California led the way overall, with more than 107,000 enrollees selecting private plans since Oct. 1 on the state-run exchange that serves the most populous state in the nation.

New York State of Health followed in second with more than 45,000 enrollments, while state-run exchanges in smaller states such as Kentucky and Washington State have contributed 13,145 and 17,770 enrollments, respectively.

Among states relying on the federal exchange system, Florida has chalked up nearly 18,000 enrollments and Texas crested 14,000.

Although data was unavailable for the D.C. exchange, officials for D.C. Health Link said they’ve received 5,603 online applications for coverage. Oregon came in last among all states with just 44 enrollments in private plans, according to HHS data.

However, Cover Oregon said Tuesday its latest data shows it had enrolled 730 people into private coverage as it sifts through paper applications by hand and tries to fix its web portal.

The overall data shows enrollment is not on pace for the 7 million private-plan enrollees the Congressional budget Office projected under Obamacare by the end of the six-month enrollment period on March 31.

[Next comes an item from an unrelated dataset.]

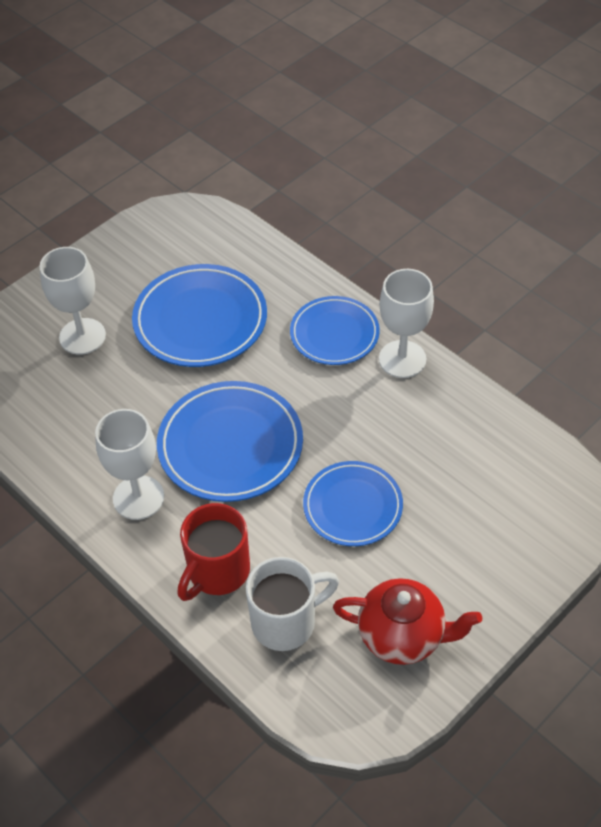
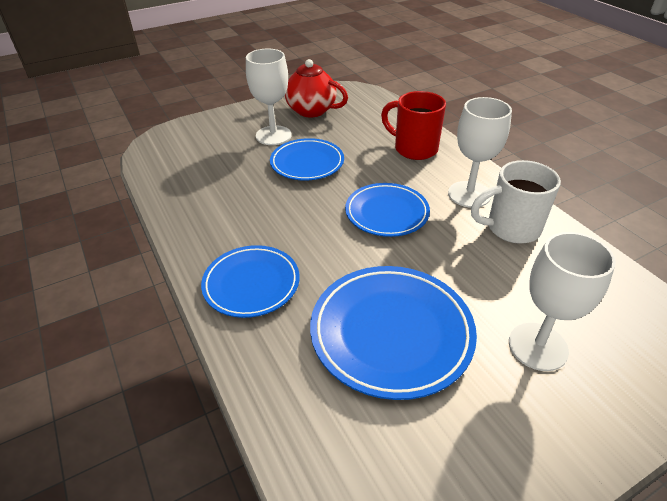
camera: 165 degrees left, 10 degrees down
blue plate [157,381,303,502] -> blue plate [345,183,430,237], size x0.66
red mug [177,503,250,601] -> red mug turned 105 degrees counterclockwise [381,91,446,160]
white mug [246,557,339,651] -> white mug moved to [471,160,561,244]
white goblet [379,269,434,378] -> white goblet moved to [246,49,292,145]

Administration officials exuded optimism during a conference call on the data, saying enrollment in prior health initiatives spiked ahead of deadlines and should continue to improve amid technical fixes to insurance portals and continued public outreach.

“We think we’re on track, and we will reach the total that we thought,” said Michael Hash, director of HHS’ Office of Health Reform.

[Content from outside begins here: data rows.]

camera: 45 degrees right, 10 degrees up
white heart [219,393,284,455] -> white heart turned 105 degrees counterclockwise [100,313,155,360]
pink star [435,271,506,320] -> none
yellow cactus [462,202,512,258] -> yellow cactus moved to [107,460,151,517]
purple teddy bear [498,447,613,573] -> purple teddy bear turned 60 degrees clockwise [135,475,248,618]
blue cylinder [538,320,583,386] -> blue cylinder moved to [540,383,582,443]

The uptick in enrollment also is unlikely to sway Republican critics of the law, who’ve lambasted Mr. Obama’s reforms as misguided and harmful ever since Democratic majorities muscled the law through Congress in early 2010.

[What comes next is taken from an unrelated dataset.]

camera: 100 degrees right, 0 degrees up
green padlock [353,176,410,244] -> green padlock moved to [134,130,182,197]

GOP leaders and operatives says the law’s problems extend far beyond the site, forcing young and healthy people to effectively subsidize sicker consumers in state risk pools and disrupting doctor networks that patients enjoy.

They’ve also criticized the rate of Medicaid enrollments compared to those selecting private health insurance, sometimes with the help of government subsidies.

Some of the Medicaid enrollment may be from the “woodwork” population that only recently discovered their eligibility, yet under Obamacare more than half the states expanded the entitlement program within their borders to those making up 138 percent of the federal poverty level.

GOP critics say the law is bloating a “broken” system that is already overtaxed.